# INSTRUCTION A
Below the post comparing speech-to-text models are rows of text read from page pictures. Arrange every line of those rows as a JSON list of strings, one string per line, skipping blank lines and leaving out the picture markers.

# EXTRACT PROVIDED
[P] Comparing 11 Speech-to-Text models using Tensorflow
Here I compare 11 Speech-to-Text models using Tensorflow, 100% jupyter notebook and simplify. Accuracy based on character position.
80% of the dataset to train, 20% of the dataset to test.
- Tacotron, test accuracy 77.09%
- BiRNN LSTM, test accuracy 84.66%
- BiRNN Seq2Seq + Luong Attention + Cross Entropy, test accuracy 87.86%
- BiRNN Seq2Seq + Bahdanau Attention + Cross Entropy, test accuracy 89.28%
- BiRNN Seq2Seq + Bahdanau Attention + CTC, test accuracy 86.35%
- BiRNN Seq2Seq + Luong Attention + CTC, test accuracy 80.30%
- CNN RNN + Bahdanau Attention, test accuracy 80.23%
- Dilated CNN RNN, test accuracy 31.60%
- Wavenet, test accuracy 75.11%
- Deep Speech 2, test accuracy 81.40%
- Wav2Vec Transfer learning BiRNN LSTM, test accuracy 83.24%
Link to repository, https://github.com/huseinzol05/NLP-Models-Tensorflow#speech-to-text
Link to dataset, https://tspace.library.utoronto.ca/handle/1807/24487, also included a notebook how to download the dataset.
- Dataset is not that really big, only 286MB.
- Transfer learning Wav2Vec accuracy is not that high, maybe need more dataset.
- I use my own hyperparameters for Wav2Vec, use original hyperparameters caused my GPU sync problem, sequence is too long.
- I need to use bigger dataset.

# EXCERPTED DATA

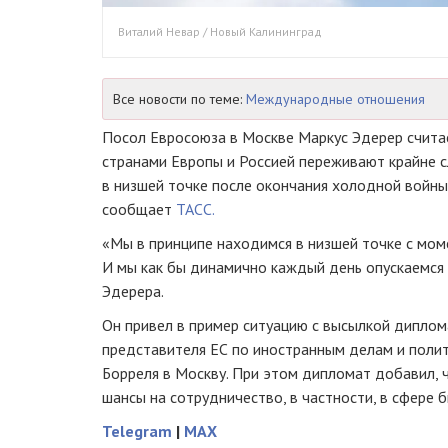
Виталий Невар / Новый Калининград
Все новости по теме:
Международные отношения
Посол Евросоюза в Москве Маркус Эдерер счита
странами Европы и Россией переживают крайне 
в низшей точке после окончания холодной войны. 
сообщает
ТАСС.
«Мы в принципе находимся в низшей точке с мом
И мы как бы динамично каждый день опускаемся 
Эдерера.
Он привел в пример ситуацию с высылкой диплом
представителя ЕС по иностранным делам и поли
Борреля в Москву. При этом дипломат добавил,
шансы на сотрудничество, в частности, в сфере б
Telegram
|
MAX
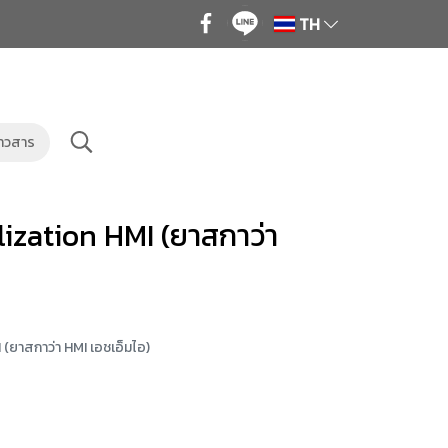
TH
่าวสาร
ization HMI (ยาสกาว่า
(ยาสกาว่า HMI เอชเอ็มไอ)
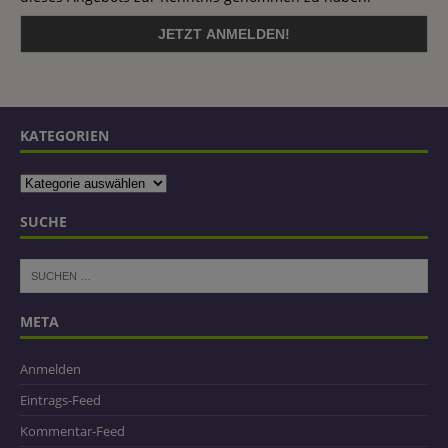
KATEGORIEN
SUCHE
META
Anmelden
Eintrags-Feed
Kommentar-Feed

# INSTRUCTION B
According to the post comparing speech-to-text models, which model reached the highest test accuracy?

# EXERCISE RESPONSE A
[
  "Виталий Невар / Новый Калининград",
  "Все новости по теме:",
  "Международные отношения",
  "Посол Евросоюза в Москве Маркус Эдерер счита",
  "странами Европы и Россией переживают крайне ",
  "в низшей точке после окончания холодной войны. ",
  "сообщает",
  "ТАСС.",
  "«Мы в принципе находимся в низшей точке с мом",
  "И мы как бы динамично каждый день опускаемся ",
  "Эдерера.",
  "Он привел в пример ситуацию с высылкой диплом",
  "представителя ЕС по иностранным делам и поли",
  "Борреля в Москву. При этом дипломат добавил,",
  "шансы на сотрудничество, в частности, в сфере б",
  "Telegram",
  "|",
  "MAX",
  "TH",
  "่าวสาร",
  "ization HMI (ยาสกาว่า",
  "(ยาสกาว่า HMI เอชเอ็มไอ)",
  "KATEGORIEN",
  "SUCHE",
  "META",
  "Anmelden",
  "Eintrags-Feed",
  "Kommentar-Feed"
]

# EXERCISE RESPONSE B
BiRNN Seq2Seq + Bahdanau Attention + Cross Entropy, with 89.28%.